Puja Singh. M4 at Cooper Medical School of Rowan University currently applying to Emergency Medicine residency. Critical care, global health, Meded, food, and puppy enthusiast!
The Pre-brief
Is there a link between Coronavirus and Guillain-Barre Syndrome?
As the COVID pandemic sweeps across the world, the novel SARS-CoV-2 virus claims more and more lives each day. The unknowns surrounding this virus have been a challenge and have especially been frustrating for medical professionals around the globe. As fear builds in the public, patients are utilizing emergency care less.
Adding to the chaos of COVID, cases of concomitant COVID-19 and Guillain-Barre Syndrome (GBS) have been reported in China, Italy, Spain, Iran, and the United States. In these cases patients presented with symptoms such as lower extremity paresthesia, weakness, and paralysis, and ataxia. Classically, Guillain-Barre has been linked to other infections such as Campylobacter, Cytomegalovirus, Zika, Ebstein Barr, and Influenza; however, now there is growing concern for a link between GBS and COVID-19.

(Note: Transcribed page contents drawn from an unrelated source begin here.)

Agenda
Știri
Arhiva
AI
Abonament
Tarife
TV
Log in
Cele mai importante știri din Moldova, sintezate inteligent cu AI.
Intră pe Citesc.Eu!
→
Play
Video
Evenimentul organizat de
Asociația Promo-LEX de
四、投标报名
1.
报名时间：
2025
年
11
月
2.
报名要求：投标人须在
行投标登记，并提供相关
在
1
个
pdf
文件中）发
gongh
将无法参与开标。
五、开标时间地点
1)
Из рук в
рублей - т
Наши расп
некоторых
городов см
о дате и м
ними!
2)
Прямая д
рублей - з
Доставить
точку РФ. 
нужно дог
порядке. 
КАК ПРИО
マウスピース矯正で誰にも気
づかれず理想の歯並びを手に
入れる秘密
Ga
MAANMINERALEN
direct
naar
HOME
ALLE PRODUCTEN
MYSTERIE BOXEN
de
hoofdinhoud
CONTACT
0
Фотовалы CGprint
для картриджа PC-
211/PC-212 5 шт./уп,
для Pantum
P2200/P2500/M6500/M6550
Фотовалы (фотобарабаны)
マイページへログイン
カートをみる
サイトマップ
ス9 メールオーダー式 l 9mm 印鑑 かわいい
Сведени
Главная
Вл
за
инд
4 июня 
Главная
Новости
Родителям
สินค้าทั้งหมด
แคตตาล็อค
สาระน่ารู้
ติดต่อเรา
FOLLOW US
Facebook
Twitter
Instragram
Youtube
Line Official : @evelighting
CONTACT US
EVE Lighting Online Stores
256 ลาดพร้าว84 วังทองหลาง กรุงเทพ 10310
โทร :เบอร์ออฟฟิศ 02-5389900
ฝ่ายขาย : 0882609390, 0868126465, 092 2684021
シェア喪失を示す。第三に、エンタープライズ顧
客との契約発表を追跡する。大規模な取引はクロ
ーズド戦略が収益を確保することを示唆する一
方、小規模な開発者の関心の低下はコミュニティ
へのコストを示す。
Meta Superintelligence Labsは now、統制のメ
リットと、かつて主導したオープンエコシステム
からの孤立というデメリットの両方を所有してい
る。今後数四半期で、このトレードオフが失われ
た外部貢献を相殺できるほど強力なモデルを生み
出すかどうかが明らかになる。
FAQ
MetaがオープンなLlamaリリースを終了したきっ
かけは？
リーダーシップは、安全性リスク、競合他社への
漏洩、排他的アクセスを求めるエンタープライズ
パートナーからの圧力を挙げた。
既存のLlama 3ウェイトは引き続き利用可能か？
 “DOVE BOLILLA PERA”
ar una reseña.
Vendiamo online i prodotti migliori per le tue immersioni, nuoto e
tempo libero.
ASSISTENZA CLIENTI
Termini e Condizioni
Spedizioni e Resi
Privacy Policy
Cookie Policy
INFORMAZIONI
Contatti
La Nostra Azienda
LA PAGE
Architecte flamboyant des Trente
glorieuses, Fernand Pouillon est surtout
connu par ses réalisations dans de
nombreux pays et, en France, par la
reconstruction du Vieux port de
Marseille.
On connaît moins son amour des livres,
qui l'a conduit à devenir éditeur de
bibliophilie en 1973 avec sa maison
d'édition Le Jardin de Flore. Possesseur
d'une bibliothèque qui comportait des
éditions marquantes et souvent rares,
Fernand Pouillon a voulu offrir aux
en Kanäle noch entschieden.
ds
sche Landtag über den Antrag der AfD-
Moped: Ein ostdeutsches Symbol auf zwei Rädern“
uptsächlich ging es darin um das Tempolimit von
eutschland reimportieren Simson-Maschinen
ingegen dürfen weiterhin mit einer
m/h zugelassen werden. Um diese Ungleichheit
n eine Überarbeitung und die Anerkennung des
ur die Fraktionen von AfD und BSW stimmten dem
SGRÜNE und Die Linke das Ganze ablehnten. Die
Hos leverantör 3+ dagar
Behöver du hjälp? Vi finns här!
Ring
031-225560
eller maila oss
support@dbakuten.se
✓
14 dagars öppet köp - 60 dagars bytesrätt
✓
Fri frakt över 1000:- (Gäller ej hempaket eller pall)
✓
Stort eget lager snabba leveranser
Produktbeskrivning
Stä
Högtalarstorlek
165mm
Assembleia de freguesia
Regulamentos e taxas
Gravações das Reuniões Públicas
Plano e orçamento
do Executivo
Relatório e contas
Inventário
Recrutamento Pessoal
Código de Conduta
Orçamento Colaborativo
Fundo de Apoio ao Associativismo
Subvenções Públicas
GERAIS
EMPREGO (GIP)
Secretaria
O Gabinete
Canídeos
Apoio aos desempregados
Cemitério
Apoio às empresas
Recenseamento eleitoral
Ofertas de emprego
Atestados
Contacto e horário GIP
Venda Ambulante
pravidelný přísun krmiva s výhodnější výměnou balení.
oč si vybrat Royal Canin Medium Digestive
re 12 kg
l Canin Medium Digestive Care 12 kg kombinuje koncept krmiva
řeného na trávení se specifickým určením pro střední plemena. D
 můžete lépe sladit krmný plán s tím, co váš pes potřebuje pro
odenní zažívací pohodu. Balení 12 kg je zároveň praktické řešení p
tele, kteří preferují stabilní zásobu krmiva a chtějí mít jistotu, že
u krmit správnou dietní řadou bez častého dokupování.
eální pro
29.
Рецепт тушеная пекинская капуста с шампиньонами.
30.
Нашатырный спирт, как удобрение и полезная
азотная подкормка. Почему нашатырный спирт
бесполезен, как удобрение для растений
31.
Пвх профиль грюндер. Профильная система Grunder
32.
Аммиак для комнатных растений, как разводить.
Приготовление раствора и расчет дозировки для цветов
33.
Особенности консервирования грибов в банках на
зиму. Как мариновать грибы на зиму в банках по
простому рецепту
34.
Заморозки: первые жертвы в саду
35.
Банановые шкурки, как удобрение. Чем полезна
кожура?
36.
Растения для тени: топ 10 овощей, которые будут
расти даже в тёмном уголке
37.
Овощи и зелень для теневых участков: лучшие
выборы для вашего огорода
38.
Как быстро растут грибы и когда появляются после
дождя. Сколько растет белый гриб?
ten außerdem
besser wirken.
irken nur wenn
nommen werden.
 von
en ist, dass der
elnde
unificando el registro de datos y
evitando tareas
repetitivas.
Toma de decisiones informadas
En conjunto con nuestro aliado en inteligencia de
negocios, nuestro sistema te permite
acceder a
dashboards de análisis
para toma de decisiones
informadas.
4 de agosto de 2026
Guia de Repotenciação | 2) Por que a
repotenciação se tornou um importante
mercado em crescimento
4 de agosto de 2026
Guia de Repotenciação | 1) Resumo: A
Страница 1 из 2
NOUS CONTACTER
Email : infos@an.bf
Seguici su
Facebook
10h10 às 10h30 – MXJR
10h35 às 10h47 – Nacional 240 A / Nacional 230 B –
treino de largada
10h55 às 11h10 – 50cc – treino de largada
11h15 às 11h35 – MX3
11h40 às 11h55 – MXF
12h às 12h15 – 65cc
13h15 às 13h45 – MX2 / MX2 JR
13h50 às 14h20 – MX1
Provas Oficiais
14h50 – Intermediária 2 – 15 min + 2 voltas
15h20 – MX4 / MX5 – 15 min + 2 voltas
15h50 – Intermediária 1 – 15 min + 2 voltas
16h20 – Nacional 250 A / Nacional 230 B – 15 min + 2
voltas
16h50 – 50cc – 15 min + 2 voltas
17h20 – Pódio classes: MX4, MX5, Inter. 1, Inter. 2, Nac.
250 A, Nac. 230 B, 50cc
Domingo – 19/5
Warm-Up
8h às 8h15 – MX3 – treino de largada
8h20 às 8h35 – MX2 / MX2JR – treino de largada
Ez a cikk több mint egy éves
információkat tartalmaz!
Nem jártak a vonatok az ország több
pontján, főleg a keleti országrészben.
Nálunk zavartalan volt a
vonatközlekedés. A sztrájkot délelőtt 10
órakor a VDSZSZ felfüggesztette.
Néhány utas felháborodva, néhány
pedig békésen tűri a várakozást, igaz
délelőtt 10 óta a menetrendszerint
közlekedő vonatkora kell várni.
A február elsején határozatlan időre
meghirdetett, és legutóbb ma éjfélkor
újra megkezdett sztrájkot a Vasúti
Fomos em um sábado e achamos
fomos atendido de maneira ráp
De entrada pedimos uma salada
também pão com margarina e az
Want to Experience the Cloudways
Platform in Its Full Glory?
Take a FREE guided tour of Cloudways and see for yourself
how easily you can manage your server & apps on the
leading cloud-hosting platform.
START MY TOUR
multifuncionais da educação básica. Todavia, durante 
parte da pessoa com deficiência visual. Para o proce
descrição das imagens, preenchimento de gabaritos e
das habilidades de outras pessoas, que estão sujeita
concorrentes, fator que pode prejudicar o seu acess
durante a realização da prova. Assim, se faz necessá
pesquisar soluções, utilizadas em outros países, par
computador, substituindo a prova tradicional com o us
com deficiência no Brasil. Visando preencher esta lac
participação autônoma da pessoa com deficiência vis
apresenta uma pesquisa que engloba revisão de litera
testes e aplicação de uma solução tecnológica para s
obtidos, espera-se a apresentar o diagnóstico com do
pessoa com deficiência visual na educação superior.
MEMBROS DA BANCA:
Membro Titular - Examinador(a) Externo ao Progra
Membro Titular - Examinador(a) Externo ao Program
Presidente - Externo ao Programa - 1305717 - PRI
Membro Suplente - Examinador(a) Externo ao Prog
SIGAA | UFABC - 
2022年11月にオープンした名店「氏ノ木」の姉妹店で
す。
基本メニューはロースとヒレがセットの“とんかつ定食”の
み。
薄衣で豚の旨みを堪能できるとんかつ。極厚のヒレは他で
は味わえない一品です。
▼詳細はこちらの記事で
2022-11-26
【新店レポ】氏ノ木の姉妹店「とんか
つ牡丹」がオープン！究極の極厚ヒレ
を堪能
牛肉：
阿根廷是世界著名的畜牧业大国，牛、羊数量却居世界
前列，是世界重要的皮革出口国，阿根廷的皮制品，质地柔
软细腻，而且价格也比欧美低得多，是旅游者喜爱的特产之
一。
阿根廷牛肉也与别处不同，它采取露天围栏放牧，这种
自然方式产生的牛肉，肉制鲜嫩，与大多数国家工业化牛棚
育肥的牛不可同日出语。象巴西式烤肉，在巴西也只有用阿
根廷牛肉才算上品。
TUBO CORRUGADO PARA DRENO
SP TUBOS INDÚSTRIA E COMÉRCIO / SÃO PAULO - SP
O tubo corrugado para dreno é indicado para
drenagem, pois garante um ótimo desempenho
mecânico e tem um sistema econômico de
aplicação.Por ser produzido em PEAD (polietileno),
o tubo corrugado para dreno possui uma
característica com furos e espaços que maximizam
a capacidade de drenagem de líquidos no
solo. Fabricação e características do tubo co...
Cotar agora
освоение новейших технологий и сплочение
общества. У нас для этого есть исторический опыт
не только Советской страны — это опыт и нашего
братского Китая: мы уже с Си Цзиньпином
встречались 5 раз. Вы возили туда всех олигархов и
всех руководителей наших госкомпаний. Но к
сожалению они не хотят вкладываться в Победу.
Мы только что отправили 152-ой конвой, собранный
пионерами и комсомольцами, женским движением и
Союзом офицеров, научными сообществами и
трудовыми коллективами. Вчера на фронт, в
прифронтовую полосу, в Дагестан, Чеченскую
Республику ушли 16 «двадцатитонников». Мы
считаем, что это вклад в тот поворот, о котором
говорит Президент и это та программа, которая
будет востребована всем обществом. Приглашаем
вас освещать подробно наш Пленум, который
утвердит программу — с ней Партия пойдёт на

What is Guillain-Barre Syndrome? We all know it as the autoimmune disease we are taught about in medical school, attacking our immune system, damaging the peripheral nervous system, and destroying myelin, with resulting ascending paralysis and the “albuminocytologic dissociation” classically observed on lumbar puncture. Throughout this pandemic however, there has been concern as to whether SARS-CoV-2 will cause GBS and if so, how will it present? How will we diagnose it? How will it be different?

For the most part, patients who suffer from GBS improve within a few weeks, making a full recovery. In some cases, however, it can progress to a deadly respiratory failure due to paralysis of the diaphragmatic muscles. It is our job in Emergency Medicine and Critical Care to prevent, if possible, the progression of any illness to mechanical ventilation. Combining this disease with the deleterious respiratory effects of COVID-19, healthcare workers face a mounting clinical situation filled with stress and uncertainty.
An article published in The New England Journal of Medicine, “Guillain-Barre Syndrome Associated with SARS-CoV-2” describes 5 patients in Italy who suffered from GBS and COVID-19. Their symptoms evolved over a range of 36 hours to 4 days and three patients progressed to respiratory failure requiring mechanical ventilation. No patient progressed to symptoms consistent with dysautonomia. Interestingly, two patients had a normal protein level in their CSF while all the patients had a lower than normal white blood cell in their CSF.
There is little evidence thus far to link GBS to COVID-19 directly, but given the importance of this potential association, the Neurocritical Care Society has advocated for a unified approach to report COVID-19 patients who develop neurological complications. They are leading a multi-center, international collaborative effort to collect data from medical centers to create a large dataset that can be available for future analysis and guide the development of diagnostic and therapeutic guidelines.
Many questions remain: 1) How exactly is GBS linked to COVID-19? 2) What antibodies are responsible for the neurotoxic effects? 3) What is the chance that someone will develop GBS when infected with COVID-19? 4) Is this relationship a coincidence or are these diseases truly linked? More research is needed to better understand the connection between these two diseases. Although only a few GBS cases linked to COVID-19 have been reported, it is possible that there are more out there. Be on the lookout for the dangerous duo of COVID-19 and GBS in your emergency department and intensive care unit.